Marco points me to a program released by NASA known as World Wind that is very similar to Google Earth, but seems to have been around for far longer. It has some advantages over Google Earth and Maps but also lacks certain features.

World Wind is essentially another program to view visuals of the Earth from satellite orbit. Unfortunately it doesn’t appear to have quite the high graphical detail for certain urban areas that Google Earth does. So that is admittedly a let down.

But World Wind does have several graphical topography display modes that Google Earth completely lacks. One can also download entire parts of the ‘layers’ of parts of the world to view offline. Google Earth forces you to go online whenever you want to use it.

I also find World Wind locates names and places far more accurately. Skimming over Kwa-Zulu Natal brings up a huge amount of various regions names. I can also find an obscure town in some part of the world more easily and there is no evidence of the ‘tearing’ and clunky loading of geographical features that Google Earth has.

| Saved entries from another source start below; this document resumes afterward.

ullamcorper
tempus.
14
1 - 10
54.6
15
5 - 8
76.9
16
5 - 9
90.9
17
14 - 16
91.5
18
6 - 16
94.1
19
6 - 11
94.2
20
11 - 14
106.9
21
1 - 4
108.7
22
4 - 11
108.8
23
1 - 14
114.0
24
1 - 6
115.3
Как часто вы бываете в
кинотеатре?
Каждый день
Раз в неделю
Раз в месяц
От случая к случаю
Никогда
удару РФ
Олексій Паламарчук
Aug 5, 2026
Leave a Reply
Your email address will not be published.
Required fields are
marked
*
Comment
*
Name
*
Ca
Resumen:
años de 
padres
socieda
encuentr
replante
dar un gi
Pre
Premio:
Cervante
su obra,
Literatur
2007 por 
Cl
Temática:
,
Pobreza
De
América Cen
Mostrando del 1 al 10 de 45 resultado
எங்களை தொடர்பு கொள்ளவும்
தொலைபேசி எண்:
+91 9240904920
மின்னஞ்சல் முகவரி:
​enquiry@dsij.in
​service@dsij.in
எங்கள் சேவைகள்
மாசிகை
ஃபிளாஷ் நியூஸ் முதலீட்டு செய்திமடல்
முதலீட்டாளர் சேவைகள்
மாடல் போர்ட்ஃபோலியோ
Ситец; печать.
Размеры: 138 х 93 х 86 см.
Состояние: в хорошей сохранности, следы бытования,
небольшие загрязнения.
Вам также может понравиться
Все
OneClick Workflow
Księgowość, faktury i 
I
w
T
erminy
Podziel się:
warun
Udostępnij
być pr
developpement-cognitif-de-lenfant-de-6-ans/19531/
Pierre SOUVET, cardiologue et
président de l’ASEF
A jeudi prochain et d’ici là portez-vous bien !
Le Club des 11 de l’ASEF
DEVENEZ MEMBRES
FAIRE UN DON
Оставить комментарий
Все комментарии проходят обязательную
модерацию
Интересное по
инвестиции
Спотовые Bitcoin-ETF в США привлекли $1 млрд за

There are other downsides to World Wind – Table Mountain’s size is grossly overstated by the one Landsat mode – but it seems quite useful provided NASA keep adding to it. The scientific visualisation mode for one has a listing showing fire activity in Africa in 2002 over a period of time.

World Wind is about 180MB’s in size for the full infrastructure. You may also need Net1.1 and Direct X9.0c installed before the installer will proceed. You also need a decent graphics card and 2GB’s of space. Apparently you can download the Add-On Packs from here but be warned – if you’re a local ADSL user who frets about your 3GB cap this will chew it up. The Southern Hemisphere add-on pack is alone over 1GB in size. A download manager is recommended since their servers can go offline due to the heavy demands placed on it.